En Australie le premier ministre Malcolm Turnbull s’en prend à l’Europe et à la Chine pour séduire les électeurs

En Australie le premier ministre Malcolm Turnbull s'en prend à l'Europe et à la Chine pour séduire les électeurs

Depuis qu’il a pris la succession de Tony Abbott à la tête du gouvernement, en septembre, Malcolm Turnbull n’a pas réussi à convaincre les Australiens même s’il reste, à leurs yeux, le meilleur candidat à ce poste en cas d’élection. C’est sans doute pour cette raison qu’il a décidé de convoquer des élections anticipées pour lui permettre d’asseoir son pouvoir et mener plus facilement sa politique. Son coup d’Etat interne au Parti libéral lui avait permis d’éliminer son rival Abbott, mais il avait hérité d’une situation politique compliquée à gérer.

C’est ce qui explique pourquoi sa cote de popularité a fortement chuté depuis l’automne, date à laquelle il était au sommet de sa gloire.
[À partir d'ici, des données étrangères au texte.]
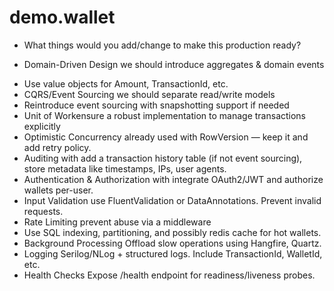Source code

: # demo.wallet

* What things would you add/change to make this production ready? 

* Domain-Driven Design we should introduce aggregates & domain events
- Use value objects for Amount, TransactionId, etc.
- CQRS/Event Sourcing	we should separate read/write models
- Reintroduce event sourcing with snapshotting support if needed
- Unit of Workensure a robust implementation to manage transactions explicitly
- Optimistic Concurrency already used with RowVersion — keep it and add retry policy.
- Auditing with add a transaction history table (if not event sourcing), store metadata like timestamps, IPs, user agents.
- Authentication & Authorization with integrate OAuth2/JWT and authorize wallets per-user.
- Input Validation use FluentValidation or DataAnnotations. Prevent invalid requests.
- Rate Limiting	prevent abuse via a middleware
- Use SQL indexing, partitioning, and possibly redis cache for hot wallets.
- Background Processing	Offload slow operations using Hangfire, Quartz.
- Logging	Serilog/NLog + structured logs. Include TransactionId, WalletId, etc.
- Health Checks	Expose /health endpoint for readiness/liveness probes.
Selon le dernier sondage réalisé par News Corp., seulement 39 % des Australiens sont satisfaits des résultats de Malcom Turnbull, soit une baisse de 21 % par rapport au mois de novembre. C’est la première fois qu’il se retrouve dans cette situation d’impopularité. Il espère sortir de cette situation de blocage en appelant les électeurs à trancher et à lui donner une majorité avec un mandat clair. S’il se fie au même sondage, il reste l’homme politique le plus apprécié des Australiens puisque 52 % d’entre eux le préfèrent comme Premier ministre, largement devant le leader de l’opposition Bill Shorten.
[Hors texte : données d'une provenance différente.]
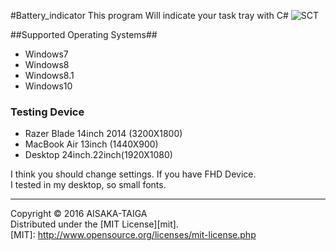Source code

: #Battery_indicator
This program Will indicate your task tray with C#
![SCT](http://i.imgur.com/WVB3hZT.png)


##Supported Operating Systems##
- Windows7
- Windows8
- Windows8.1
- Windows10

### Testing Device ###

- Razer Blade 14inch 2014 (3200X1800)
- MacBook Air 13inch (1440X900)
- Desktop 24inch.22inch(1920X1080)

 I think you should change settings. If you have FHD Device.<br>
 I tested in my desktop, so small fonts.

----------
Copyright &copy; 2016 AISAKA-TAIGA  
Distributed under the [MIT License][mit].  
[MIT]: http://www.opensource.org/licenses/mit-license.php
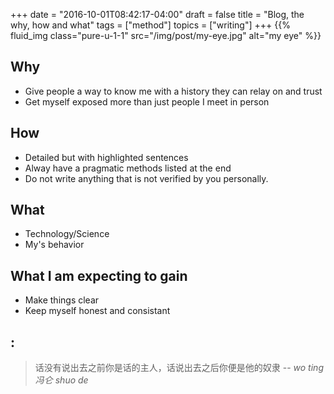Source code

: +++
date = "2016-10-01T08:42:17-04:00"
draft = false
title = "Blog, the why, how and what"
tags = ["method"]
topics = ["writing"]
+++
{{% fluid_img class="pure-u-1-1" src="/img/post/my-eye.jpg" alt="my eye" %}}


## Why
- Give people a way to know me with a history they can relay on and trust
- Get myself exposed more than just people I meet in person

<!--more-->

## How
- Detailed but with highlighted sentences
- Alway have a pragmatic methods listed at the end
- Do not write anything that is not verified by you personally.

## What
- Technology/Science
- My's behavior

## What I am expecting to gain
- Make things clear
- Keep myself honest and consistant


## :

> 话没有说出去之前你是话的主人，话说出去之后你便是他的奴隶
> -- <cite>wo ting 冯仑 shuo de</cite>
« L’avantage que nous confère le fait d’être une île, nos services efficaces de protection des frontières et nos agences de lutte antiterroriste nous permettent d’être sûrs de savoir qui entre dans le pays. »

Les électeurs devraient se prononcer le 2 juillet. D’ici là, Malcolm Turnbull tente d’occuper le devant de la scène, en se concentrant sur les sujets étrangers. Il a notamment réagi aux attentats de Bruxelles, en déclarant qu’« il n’y a pas de frontières intérieures en Europe. Cette ouverture a été une grande réussite, mais les frontières extérieures sont difficiles à gérer. Selon des informations récentes des services de renseignement, le groupe terroriste Daech utilise la crise des migrants pour envoyer des agents en Europe. »
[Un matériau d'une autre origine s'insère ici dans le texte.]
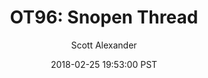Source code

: ---
layout: podcast
title: "OT96: Snopen Thread"
author: Scott Alexander
description: https://slatestarcodex.com/2018/02/25/ot96-snopen-thread/
date: 2018-02-25 19:53:00 PST
length: 227335
duration: 57
guid: ot96-snopen-thread
---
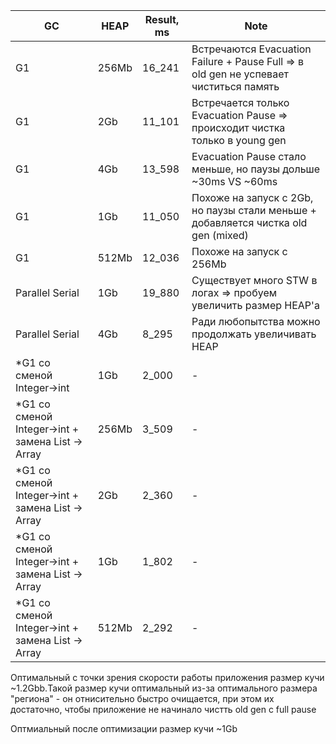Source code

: 
| GC                                                | HEAP  | Result, ms | Note                                                                                  |
|---------------------------------------------------|-------|------------|---------------------------------------------------------------------------------------|
| G1                                                | 256Mb | 16_241     | Встречаются Evacuation Failure + Pause Full => в old gen не успевает чиститься память |
| G1                                                | 2Gb   | 11_101     | Встречается только Evacuation Pause => происходит чистка только в  уoung gen          |
| G1                                                | 4Gb   | 13_598     | Evacuation Pause стало меньше, но паузы дольше ~30ms VS ~60ms                         |
| G1                                                | 1Gb   | 11_050     | Похоже на запуск с  2Gb, но паузы стали меньше + добавляется чистка old gen (mixed)   |
| G1                                                | 512Mb | 12_036     | Похоже на запуск с 256Mb                                                              |
| Parallel Serial                                   | 1Gb   | 19_880     | Существует много STW в логах => пробуем увеличить размер HEAP'а                       |
| Parallel Serial                                   | 4Gb   | 8_295      | Ради любопытства можно продолжать увеличивать HEAP                                    |
| *G1 со сменой Integer->int                        | 1Gb   | 2_000      | -                                                                                     |
| *G1 со сменой Integer->int + замена List -> Array | 256Mb | 3_509      | -                                                                                     |
| *G1 со сменой Integer->int + замена List -> Array | 2Gb   | 2_360      | -                                                                                     |
| *G1 со сменой Integer->int + замена List -> Array | 1Gb   | 1_802      | -                                                                                     |
| *G1 со сменой Integer->int + замена List -> Array | 512Mb | 2_292      | -                                                                                     |



Оптимальный с точки зрения скорости работы приложения размер кучи ~1.2Gbb.Такой размер кучи оптимальный из-за оптимального размера "региона" - он отнисительно
быстро очищается, при этом их достаточно, чтобы приложение не начинало чистть old gen c full pause

Оптмиальный после оптимизации размер кучи ~1Gb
Et de poursuivre sur sa lancée’: « L’avantage que nous confère le fait d’être une île, nos services efficaces de protection des frontières et nos agences de lutte antiterroriste nous permettent d’être sûrs de savoir qui entre dans le pays. Des frontières fortes, des organismes de sécurité vigilants et respectueux de l’État de droit et un attachement fort aux valeurs communes de liberté et de respect mutuel’: ce sont les ingrédients du succès multiculturel, c’est ce que nous avons réussi à accomplir en Australie ».

Cette prise de position lui a valu une réponse de l’ambassadeur belge en Australie, Jean-Luc Bodson, selon lequel « c’est dangereux de dire cela, c’est exactement ce que Daech veut, que l’on fasse la confusion entre terroristes et migrants, et entre terrorisme et islam ».

Le premier ministre australien s’en est également pris à la Chine, son principal partenaire commercial, en estimant que la politique menée par Pékin en mer de Chine méridionale était « contreproductive ». Une déclaration étonnante de sa part, mais qui traduit les craintes des Australiens en matière de sécurité.

Malcolm Turnbull devrait se rendre en visite officielle en Chine le mois prochain. Il commence d’ores et déjà sa campagne électorale sur un terrain inattendu, celui des affaires étrangères.